PROBLEM TO SOLVE: Can you format everything in the entries below, from the line containing "branding, and marketing" down to the line containing "countries they are", both included, as a Markdown table with a Row column numbering each line and a Text column holding the line, skipping any blank lines?
═══ THE RECORDS ═══
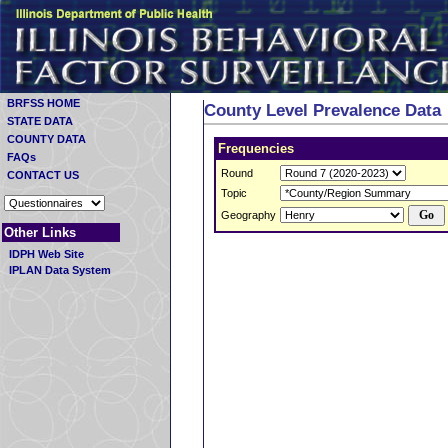
BRFSS HOME
County Level Prevalence Data
STATE DATA
COUNTY DATA
Frequencies
FAQs
Round
CONTACT US
Topic
Geography
Other Links
IDPH Web Site
IPLAN Data System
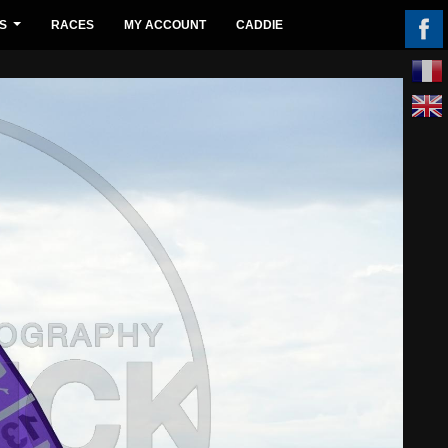
S
RACES
MY ACCOUNT
CADDIE
...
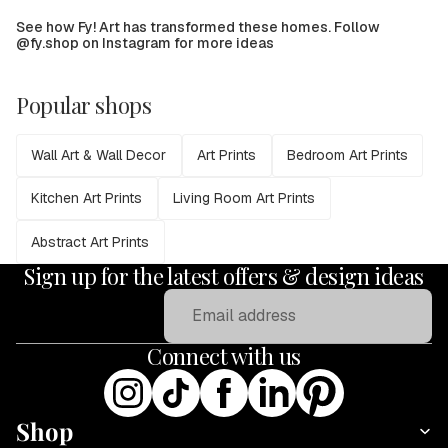
See how Fy! Art has transformed these homes. Follow
@fy.shop on Instagram for more ideas
Popular shops
Wall Art & Wall Decor
Art Prints
Bedroom Art Prints
Kitchen Art Prints
Living Room Art Prints
Abstract Art Prints
Sign up for the latest offers & design ideas
Email
Connect with us
Shop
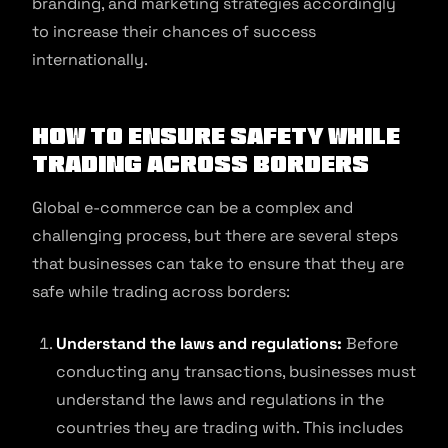
branding, and marketing strategies accordingly
to increase their chances of success
internationally.
How to
Ensure safety while
trading across borders
Global e-commerce can be a complex and
challenging process, but there are several steps
that businesses can take to ensure that they are
safe while trading across borders:
Understand the laws and regulations:
Before
conducting any transactions, businesses must
understand the laws and regulations in the
countries they are trading with. This includes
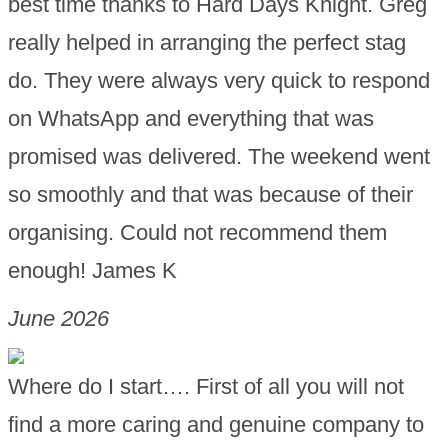
best time thanks to Hard Days Knight. Greg
really helped in arranging the perfect stag
do. They were always very quick to respond
on WhatsApp and everything that was
promised was delivered. The weekend went
so smoothly and that was because of their
organising. Could not recommend them
enough! James K
June 2026
Where do I start…. First of all you will not
find a more caring and genuine company to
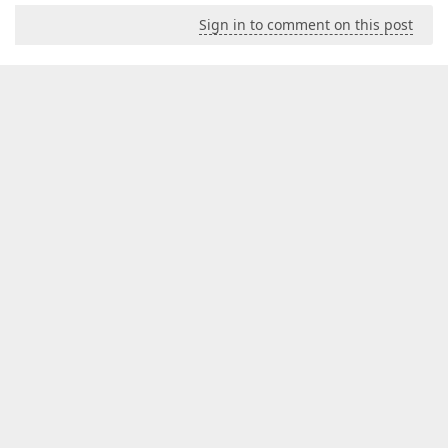
Sign in to comment on this post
═══
PROBLEM SOLUTION:
| Row | Text |
|---|---|
| 1 | branding, and marketing strategies accordingly |
| 2 | to increase their chances of success |
| 3 | internationally. |
| 4 | How to |
| 5 | Ensure safety while |
| 6 | trading across borders |
| 7 | Global e-commerce can be a complex and |
| 8 | challenging process, but there are several steps |
| 9 | that businesses can take to ensure that they are |
| 10 | safe while trading across borders: |
| 11 | Understand the laws and regulations: |
| 12 | Before |
| 13 | conducting any transactions, businesses must |
| 14 | understand the laws and regulations in the |
| 15 | countries they are trading with. This includes |